EXERCISE OBJECTIVE:
Go through the listing and retype each line exactly.

EXCERPTED DATA:

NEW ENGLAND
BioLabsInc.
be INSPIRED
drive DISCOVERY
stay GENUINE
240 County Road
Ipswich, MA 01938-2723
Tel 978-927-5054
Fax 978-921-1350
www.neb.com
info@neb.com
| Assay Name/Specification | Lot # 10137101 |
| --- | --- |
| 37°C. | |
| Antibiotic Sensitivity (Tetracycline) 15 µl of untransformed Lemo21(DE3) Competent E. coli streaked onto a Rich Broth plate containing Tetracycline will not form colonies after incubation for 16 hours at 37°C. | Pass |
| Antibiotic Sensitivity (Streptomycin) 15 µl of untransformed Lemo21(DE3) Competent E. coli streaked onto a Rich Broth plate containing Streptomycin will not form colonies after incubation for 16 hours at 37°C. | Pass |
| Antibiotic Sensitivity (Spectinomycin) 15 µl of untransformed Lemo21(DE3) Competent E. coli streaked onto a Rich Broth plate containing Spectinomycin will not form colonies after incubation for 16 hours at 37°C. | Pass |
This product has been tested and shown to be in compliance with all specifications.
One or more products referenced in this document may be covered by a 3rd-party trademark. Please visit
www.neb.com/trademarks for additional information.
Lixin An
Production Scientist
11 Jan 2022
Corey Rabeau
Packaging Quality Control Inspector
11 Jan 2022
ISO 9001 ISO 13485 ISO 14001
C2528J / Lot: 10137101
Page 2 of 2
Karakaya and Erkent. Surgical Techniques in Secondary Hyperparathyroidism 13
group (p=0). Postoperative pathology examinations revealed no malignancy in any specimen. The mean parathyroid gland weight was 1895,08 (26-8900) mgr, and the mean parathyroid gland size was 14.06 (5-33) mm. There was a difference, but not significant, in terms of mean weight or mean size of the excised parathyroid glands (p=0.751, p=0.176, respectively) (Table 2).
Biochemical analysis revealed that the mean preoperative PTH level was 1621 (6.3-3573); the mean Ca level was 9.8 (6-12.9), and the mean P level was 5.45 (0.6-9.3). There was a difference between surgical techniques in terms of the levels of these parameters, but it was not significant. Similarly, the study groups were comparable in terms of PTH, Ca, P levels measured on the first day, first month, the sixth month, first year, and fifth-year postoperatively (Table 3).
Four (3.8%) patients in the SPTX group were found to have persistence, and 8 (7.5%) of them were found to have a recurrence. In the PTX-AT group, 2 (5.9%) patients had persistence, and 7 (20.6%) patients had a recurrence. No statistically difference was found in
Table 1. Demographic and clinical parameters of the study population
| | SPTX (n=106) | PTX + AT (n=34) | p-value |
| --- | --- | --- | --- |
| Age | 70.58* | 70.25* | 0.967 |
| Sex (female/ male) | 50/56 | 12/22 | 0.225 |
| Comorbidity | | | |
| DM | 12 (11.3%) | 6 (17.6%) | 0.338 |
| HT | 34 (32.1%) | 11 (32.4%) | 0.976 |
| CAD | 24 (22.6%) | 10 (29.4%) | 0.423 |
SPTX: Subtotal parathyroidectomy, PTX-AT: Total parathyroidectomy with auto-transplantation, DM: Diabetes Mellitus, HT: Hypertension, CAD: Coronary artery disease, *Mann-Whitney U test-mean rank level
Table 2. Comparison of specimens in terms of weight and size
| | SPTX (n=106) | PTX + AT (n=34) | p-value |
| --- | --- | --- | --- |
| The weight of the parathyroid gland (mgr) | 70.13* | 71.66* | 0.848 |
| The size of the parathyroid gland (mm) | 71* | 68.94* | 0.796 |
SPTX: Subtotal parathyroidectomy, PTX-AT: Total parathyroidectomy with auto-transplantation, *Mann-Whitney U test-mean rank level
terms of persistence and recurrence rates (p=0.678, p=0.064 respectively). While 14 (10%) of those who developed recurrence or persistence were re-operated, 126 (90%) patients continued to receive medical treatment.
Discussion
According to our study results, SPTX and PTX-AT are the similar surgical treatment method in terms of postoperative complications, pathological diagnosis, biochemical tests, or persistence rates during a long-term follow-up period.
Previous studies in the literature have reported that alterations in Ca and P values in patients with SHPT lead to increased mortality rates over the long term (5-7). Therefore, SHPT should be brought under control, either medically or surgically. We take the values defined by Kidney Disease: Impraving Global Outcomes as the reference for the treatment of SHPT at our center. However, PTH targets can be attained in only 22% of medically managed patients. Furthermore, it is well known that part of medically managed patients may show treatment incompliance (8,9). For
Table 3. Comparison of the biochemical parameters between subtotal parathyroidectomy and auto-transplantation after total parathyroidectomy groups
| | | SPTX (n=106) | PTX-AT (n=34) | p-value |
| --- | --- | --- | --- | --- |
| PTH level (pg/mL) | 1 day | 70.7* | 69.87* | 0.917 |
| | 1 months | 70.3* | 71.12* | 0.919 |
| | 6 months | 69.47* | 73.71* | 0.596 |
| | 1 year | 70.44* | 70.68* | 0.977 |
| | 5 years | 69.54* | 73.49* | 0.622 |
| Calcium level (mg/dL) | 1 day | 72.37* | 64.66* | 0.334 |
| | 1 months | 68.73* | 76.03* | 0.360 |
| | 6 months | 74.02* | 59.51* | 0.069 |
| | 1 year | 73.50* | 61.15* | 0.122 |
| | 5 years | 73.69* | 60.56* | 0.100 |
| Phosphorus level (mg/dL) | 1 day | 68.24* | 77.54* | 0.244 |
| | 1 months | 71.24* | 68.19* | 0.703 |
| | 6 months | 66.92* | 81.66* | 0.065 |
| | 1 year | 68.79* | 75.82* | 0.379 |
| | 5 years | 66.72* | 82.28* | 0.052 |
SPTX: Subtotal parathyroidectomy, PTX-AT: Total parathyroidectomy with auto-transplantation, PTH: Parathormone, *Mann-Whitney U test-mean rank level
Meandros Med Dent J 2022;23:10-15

RESPONSE TO THE TASK:
NEW ENGLAND
BioLabsInc.
be INSPIRED
drive DISCOVERY
stay GENUINE
240 County Road
Ipswich, MA 01938-2723
Tel 978-927-5054
Fax 978-921-1350
www.neb.com
info@neb.com
| Assay Name/Specification | Lot # 10137101 |
| --- | --- |
| 37°C. | |
| Antibiotic Sensitivity (Tetracycline) 15 µl of untransformed Lemo21(DE3) Competent E. coli streaked onto a Rich Broth plate containing Tetracycline will not form colonies after incubation for 16 hours at 37°C. | Pass |
| Antibiotic Sensitivity (Streptomycin) 15 µl of untransformed Lemo21(DE3) Competent E. coli streaked onto a Rich Broth plate containing Streptomycin will not form colonies after incubation for 16 hours at 37°C. | Pass |
| Antibiotic Sensitivity (Spectinomycin) 15 µl of untransformed Lemo21(DE3) Competent E. coli streaked onto a Rich Broth plate containing Spectinomycin will not form colonies after incubation for 16 hours at 37°C. | Pass |
This product has been tested and shown to be in compliance with all specifications.
One or more products referenced in this document may be covered by a 3rd-party trademark. Please visit
www.neb.com/trademarks for additional information.
Lixin An
Production Scientist
11 Jan 2022
Corey Rabeau
Packaging Quality Control Inspector
11 Jan 2022
ISO 9001 ISO 13485 ISO 14001
C2528J / Lot: 10137101
Page 2 of 2
Karakaya and Erkent. Surgical Techniques in Secondary Hyperparathyroidism 13
group (p=0). Postoperative pathology examinations revealed no malignancy in any specimen. The mean parathyroid gland weight was 1895,08 (26-8900) mgr, and the mean parathyroid gland size was 14.06 (5-33) mm. There was a difference, but not significant, in terms of mean weight or mean size of the excised parathyroid glands (p=0.751, p=0.176, respectively) (Table 2).
Biochemical analysis revealed that the mean preoperative PTH level was 1621 (6.3-3573); the mean Ca level was 9.8 (6-12.9), and the mean P level was 5.45 (0.6-9.3). There was a difference between surgical techniques in terms of the levels of these parameters, but it was not significant. Similarly, the study groups were comparable in terms of PTH, Ca, P levels measured on the first day, first month, the sixth month, first year, and fifth-year postoperatively (Table 3).
Four (3.8%) patients in the SPTX group were found to have persistence, and 8 (7.5%) of them were found to have a recurrence. In the PTX-AT group, 2 (5.9%) patients had persistence, and 7 (20.6%) patients had a recurrence. No statistically difference was found in
Table 1. Demographic and clinical parameters of the study population
| | SPTX (n=106) | PTX + AT (n=34) | p-value |
| --- | --- | --- | --- |
| Age | 70.58* | 70.25* | 0.967 |
| Sex (female/ male) | 50/56 | 12/22 | 0.225 |
| Comorbidity | | | |
| DM | 12 (11.3%) | 6 (17.6%) | 0.338 |
| HT | 34 (32.1%) | 11 (32.4%) | 0.976 |
| CAD | 24 (22.6%) | 10 (29.4%) | 0.423 |
SPTX: Subtotal parathyroidectomy, PTX-AT: Total parathyroidectomy with auto-transplantation, DM: Diabetes Mellitus, HT: Hypertension, CAD: Coronary artery disease, *Mann-Whitney U test-mean rank level
Table 2. Comparison of specimens in terms of weight and size
| | SPTX (n=106) | PTX + AT (n=34) | p-value |
| --- | --- | --- | --- |
| The weight of the parathyroid gland (mgr) | 70.13* | 71.66* | 0.848 |
| The size of the parathyroid gland (mm) | 71* | 68.94* | 0.796 |
SPTX: Subtotal parathyroidectomy, PTX-AT: Total parathyroidectomy with auto-transplantation, *Mann-Whitney U test-mean rank level
terms of persistence and recurrence rates (p=0.678, p=0.064 respectively). While 14 (10%) of those who developed recurrence or persistence were re-operated, 126 (90%) patients continued to receive medical treatment.
Discussion
According to our study results, SPTX and PTX-AT are the similar surgical treatment method in terms of postoperative complications, pathological diagnosis, biochemical tests, or persistence rates during a long-term follow-up period.
Previous studies in the literature have reported that alterations in Ca and P values in patients with SHPT lead to increased mortality rates over the long term (5-7). Therefore, SHPT should be brought under control, either medically or surgically. We take the values defined by Kidney Disease: Impraving Global Outcomes as the reference for the treatment of SHPT at our center. However, PTH targets can be attained in only 22% of medically managed patients. Furthermore, it is well known that part of medically managed patients may show treatment incompliance (8,9). For
Table 3. Comparison of the biochemical parameters between subtotal parathyroidectomy and auto-transplantation after total parathyroidectomy groups
| | | SPTX (n=106) | PTX-AT (n=34) | p-value |
| --- | --- | --- | --- | --- |
| PTH level (pg/mL) | 1 day | 70.7* | 69.87* | 0.917 |
| | 1 months | 70.3* | 71.12* | 0.919 |
| | 6 months | 69.47* | 73.71* | 0.596 |
| | 1 year | 70.44* | 70.68* | 0.977 |
| | 5 years | 69.54* | 73.49* | 0.622 |
| Calcium level (mg/dL) | 1 day | 72.37* | 64.66* | 0.334 |
| | 1 months | 68.73* | 76.03* | 0.360 |
| | 6 months | 74.02* | 59.51* | 0.069 |
| | 1 year | 73.50* | 61.15* | 0.122 |
| | 5 years | 73.69* | 60.56* | 0.100 |
| Phosphorus level (mg/dL) | 1 day | 68.24* | 77.54* | 0.244 |
| | 1 months | 71.24* | 68.19* | 0.703 |
| | 6 months | 66.92* | 81.66* | 0.065 |
| | 1 year | 68.79* | 75.82* | 0.379 |
| | 5 years | 66.72* | 82.28* | 0.052 |
SPTX: Subtotal parathyroidectomy, PTX-AT: Total parathyroidectomy with auto-transplantation, PTH: Parathormone, *Mann-Whitney U test-mean rank level
Meandros Med Dent J 2022;23:10-15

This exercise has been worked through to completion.